▸ **EXERCISE OBJECTIVE**
Reproduce the entries that follow exactly, dropping each image.

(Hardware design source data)
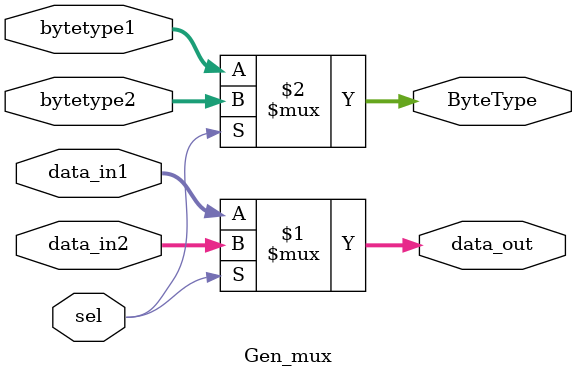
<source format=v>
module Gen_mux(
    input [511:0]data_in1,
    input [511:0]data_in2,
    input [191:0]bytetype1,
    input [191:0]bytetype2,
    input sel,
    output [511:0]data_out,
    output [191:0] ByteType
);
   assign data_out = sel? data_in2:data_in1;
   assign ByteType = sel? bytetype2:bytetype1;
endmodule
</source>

▸ **SOLUTION TO THE PROBLEM**
<source format=v>
module Gen_mux(
    input [511:0]data_in1,
    input [511:0]data_in2,
    input [191:0]bytetype1,
    input [191:0]bytetype2,
    input sel,
    output [511:0]data_out,
    output [191:0] ByteType
);
   assign data_out = sel? data_in2:data_in1;
   assign ByteType = sel? bytetype2:bytetype1;
endmodule
</source>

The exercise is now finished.